> _What to do_
Gather each line containing the string "历史价格" from these entries.

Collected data
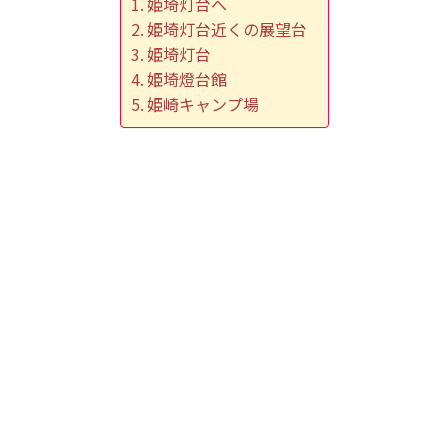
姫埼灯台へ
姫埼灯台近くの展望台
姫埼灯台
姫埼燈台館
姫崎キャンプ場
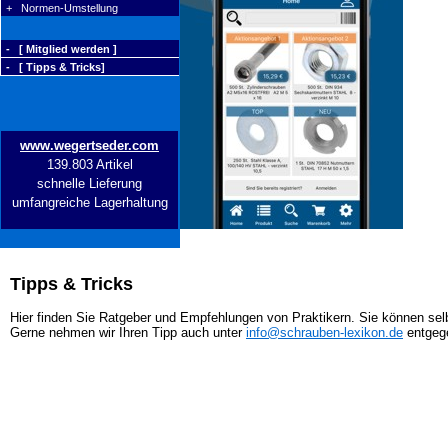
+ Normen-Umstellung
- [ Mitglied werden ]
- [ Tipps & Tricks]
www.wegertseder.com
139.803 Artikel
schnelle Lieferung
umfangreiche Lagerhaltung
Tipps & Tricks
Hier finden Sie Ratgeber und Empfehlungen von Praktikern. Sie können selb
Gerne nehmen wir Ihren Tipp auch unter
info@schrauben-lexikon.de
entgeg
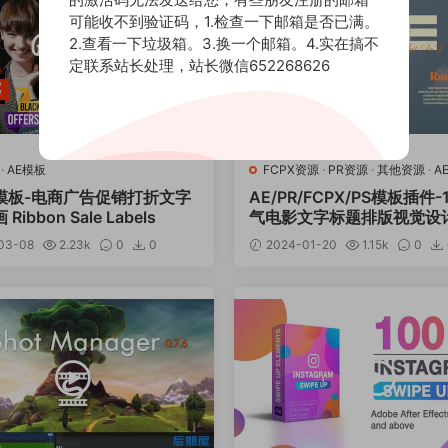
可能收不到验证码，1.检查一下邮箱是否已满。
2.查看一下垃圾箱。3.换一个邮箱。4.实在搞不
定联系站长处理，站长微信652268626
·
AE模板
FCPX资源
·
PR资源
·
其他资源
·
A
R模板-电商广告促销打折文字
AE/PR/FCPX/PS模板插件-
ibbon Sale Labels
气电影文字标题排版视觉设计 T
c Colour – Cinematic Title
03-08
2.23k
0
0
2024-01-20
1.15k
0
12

==

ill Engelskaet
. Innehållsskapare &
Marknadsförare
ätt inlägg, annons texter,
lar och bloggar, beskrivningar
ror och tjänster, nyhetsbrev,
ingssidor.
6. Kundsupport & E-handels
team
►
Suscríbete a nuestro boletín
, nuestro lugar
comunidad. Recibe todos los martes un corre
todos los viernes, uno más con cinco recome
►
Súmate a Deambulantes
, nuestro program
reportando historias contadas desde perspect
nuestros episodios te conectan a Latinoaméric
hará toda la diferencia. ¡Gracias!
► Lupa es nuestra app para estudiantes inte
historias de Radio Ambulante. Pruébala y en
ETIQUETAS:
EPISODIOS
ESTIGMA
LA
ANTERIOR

...

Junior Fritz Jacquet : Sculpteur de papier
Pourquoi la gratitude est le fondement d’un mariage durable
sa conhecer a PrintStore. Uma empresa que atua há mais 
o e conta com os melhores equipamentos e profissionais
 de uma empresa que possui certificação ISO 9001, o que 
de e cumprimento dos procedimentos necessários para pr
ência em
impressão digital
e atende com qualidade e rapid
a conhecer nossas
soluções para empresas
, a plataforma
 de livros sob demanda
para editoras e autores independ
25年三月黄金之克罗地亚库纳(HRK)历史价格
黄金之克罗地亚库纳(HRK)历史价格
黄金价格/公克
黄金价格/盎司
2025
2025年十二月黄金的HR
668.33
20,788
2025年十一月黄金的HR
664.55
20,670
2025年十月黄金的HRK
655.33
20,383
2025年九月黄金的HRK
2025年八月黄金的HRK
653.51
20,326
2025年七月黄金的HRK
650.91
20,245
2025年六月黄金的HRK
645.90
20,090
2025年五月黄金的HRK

> _Answer below_
25年三月黄金之克罗地亚库纳(HRK)历史价格
黄金之克罗地亚库纳(HRK)历史价格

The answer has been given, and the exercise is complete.